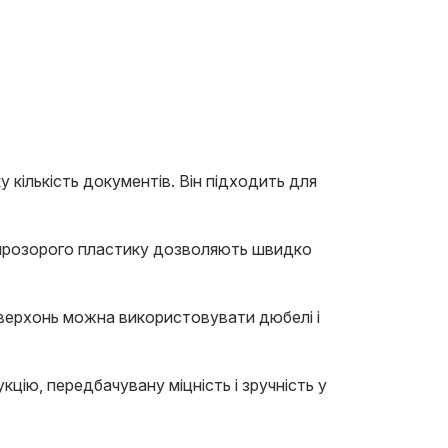
кількість документів. Він підходить для
 прозорого пластику дозволяють швидко
оверхонь можна використовувати дюбелі і
цію, передбачувану міцність і зручність у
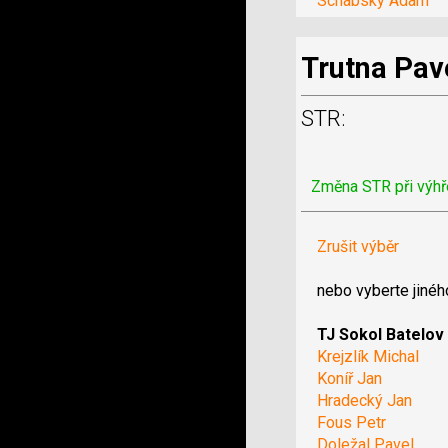
Schabsky Adam
Trutna Pav
STR:
Změna STR při výhř
Zrušit výběr
nebo vyberte jinéh
TJ Sokol Batelov
Krejzlík Michal
Koníř Jan
Hradecký Jan
Fous Petr
Doležal Pavel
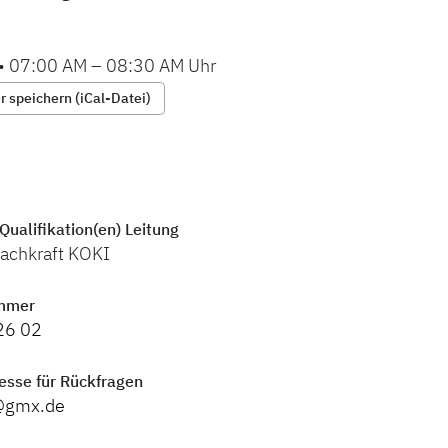
•
07:00 AM
–
08:30 AM
Uhr
 speichern (iCal-Datei)
Qualifikation(en) Leitung
achkraft KOKI
mmer
26 02
esse für Rückfragen
z@gmx.de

..............................

## Work instructions
In the copy, include every record exactly and no pictures.

## Response to this exercise
кількість документів. Він підходить для
 прозорого пластику дозволяють швидко
оверхонь можна використовувати дюбелі і
цію, передбачувану міцність і зручність у
Schabsky Adam
Trutna Pav
STR:
Změna STR při výhř
Zrušit výběr
nebo vyberte jinéh
TJ Sokol Batelov
Krejzlík Michal
Koníř Jan
Hradecký Jan
Fous Petr
Doležal Pavel
•
07:00 AM
–
08:30 AM
Uhr
 speichern (iCal-Datei)
Qualifikation(en) Leitung
achkraft KOKI
mmer
26 02
esse für Rückfragen
z@gmx.de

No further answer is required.